Aim of the task: In the page on Class 10 Maths Exercise 1.2, what proof method do most of the questions use?

>> Begin Page text

NCERT Solutions Class 10 Maths Chapter 1 Exercise 1.2

Irrational numbers are numbers that cannot be written in the form p/q, where p and q are integers and q ≠ 0. NCERT Solutions Class 10 Maths Chapter 1 Exercise 1.2 connect Real Numbers with proof by contradiction, irrational square roots and the Fundamental Theorem of Arithmetic.

Chapter 1 Real Numbers first explains prime factorisation and then uses it to prove why numbers such as √2, √3 and √5 are irrational. Exercise 1.2 focuses on short proof-based questions where students prove root expressions are irrational. NCERT Solutions Class 10 Maths Chapter 1 Exercise 1.2 cover all three questions in textbook order, including prove root 5 is irrational, prove 3 + 2 root 5 is irrational, and prove irrational numbers Class 10 questions involving 1/√2, 7√5 and 6 + √2. The textbook uses the Fundamental Theorem of Arithmetic Class 10 to support these irrationality proofs.

Key Takeaways

  • Irrational Number: It cannot be written as p/q, where p and q are integers and q ≠ 0.
  • Proof Method: Most questions use proof by contradiction.
  • Prime Root Result: If p is prime, then √p is irrational.

>> End Page text
>> Begin Recorded data

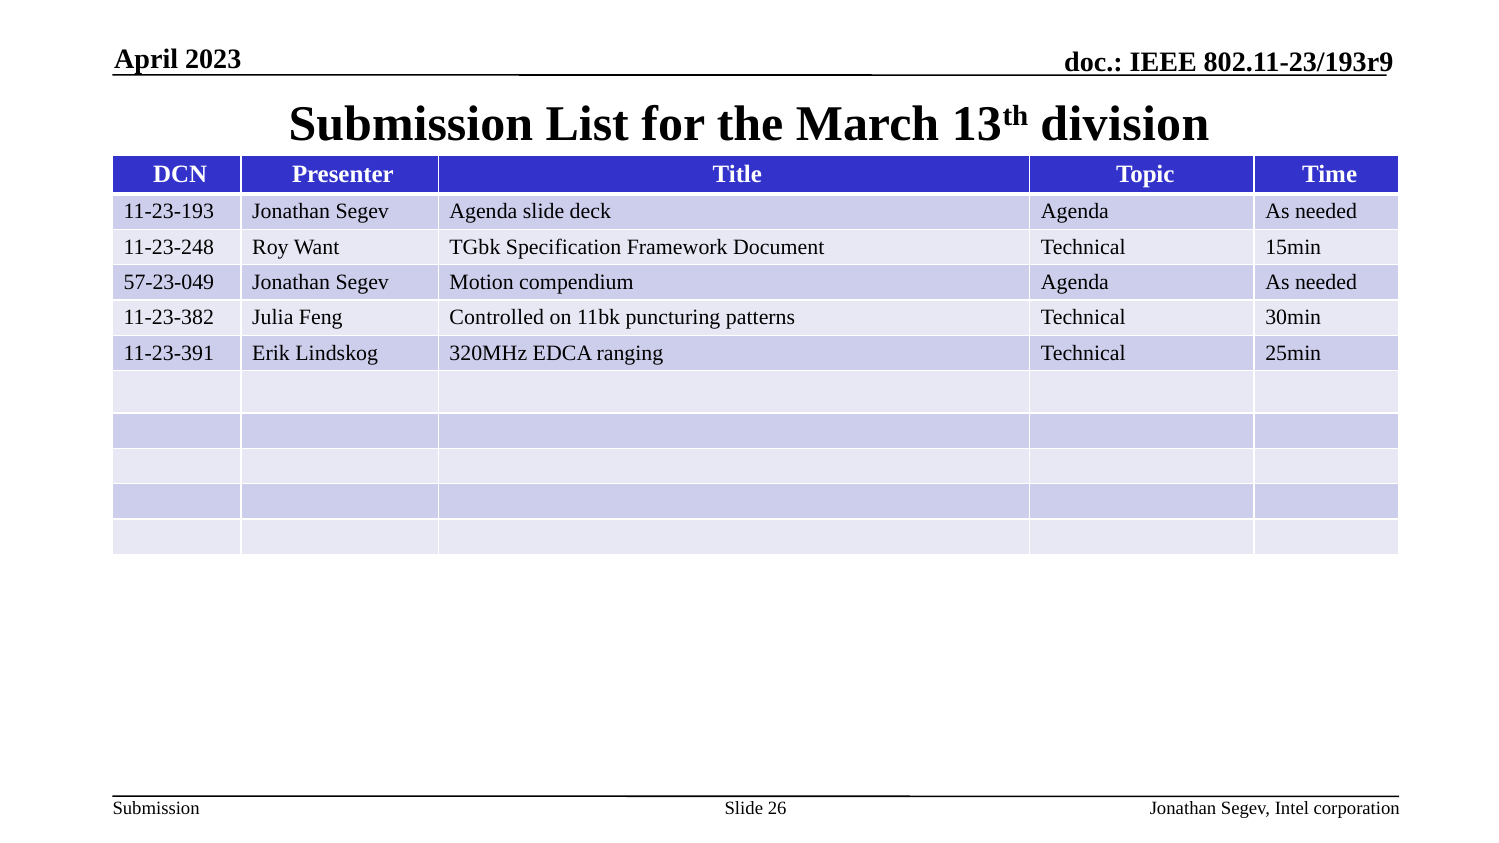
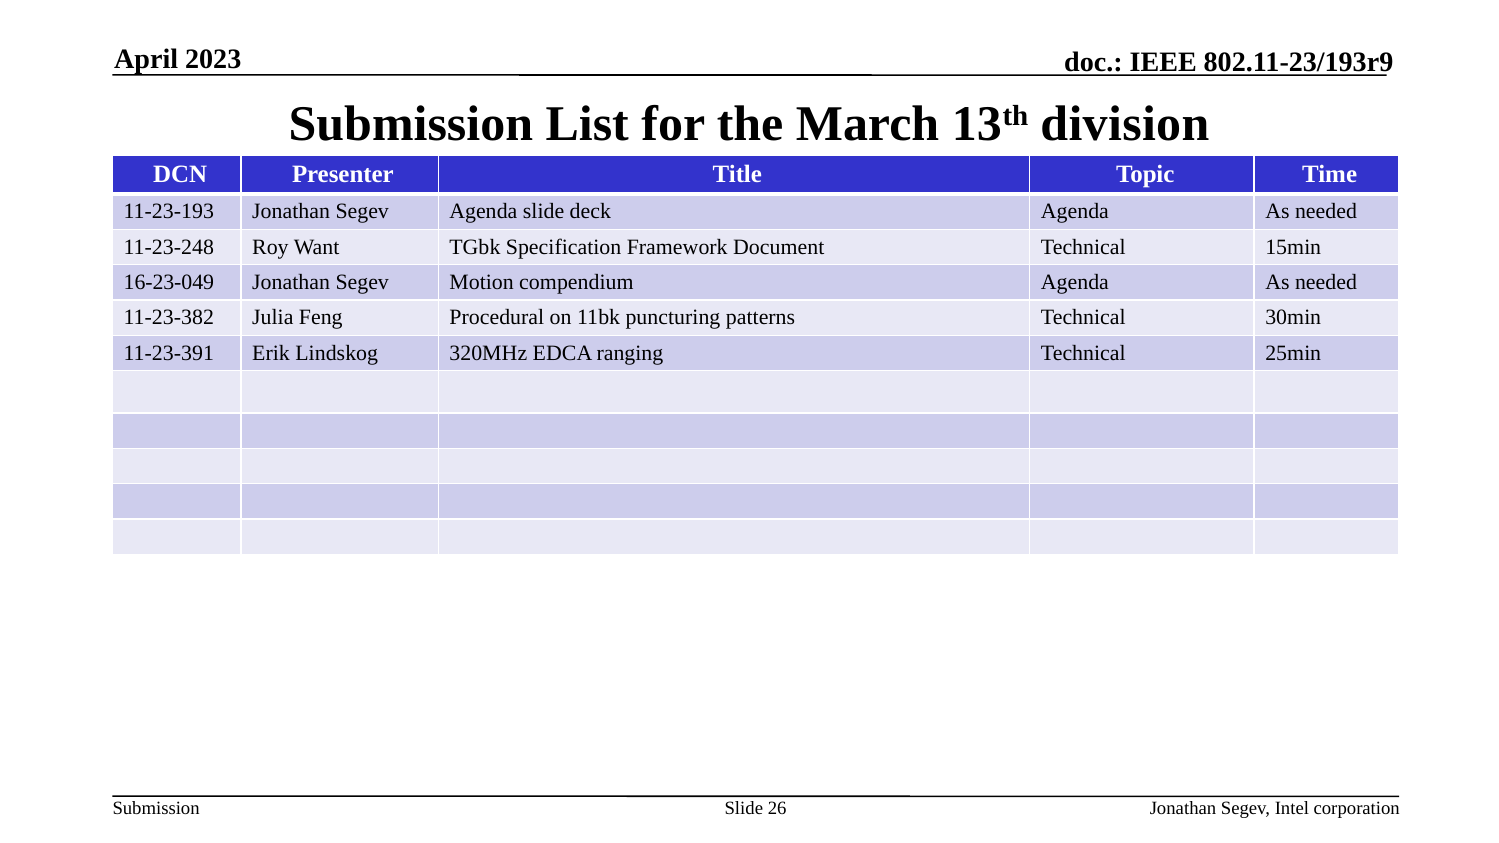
57-23-049: 57-23-049 -> 16-23-049
Controlled: Controlled -> Procedural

>> End Recorded data

Answer to this problem: Proof by contradiction.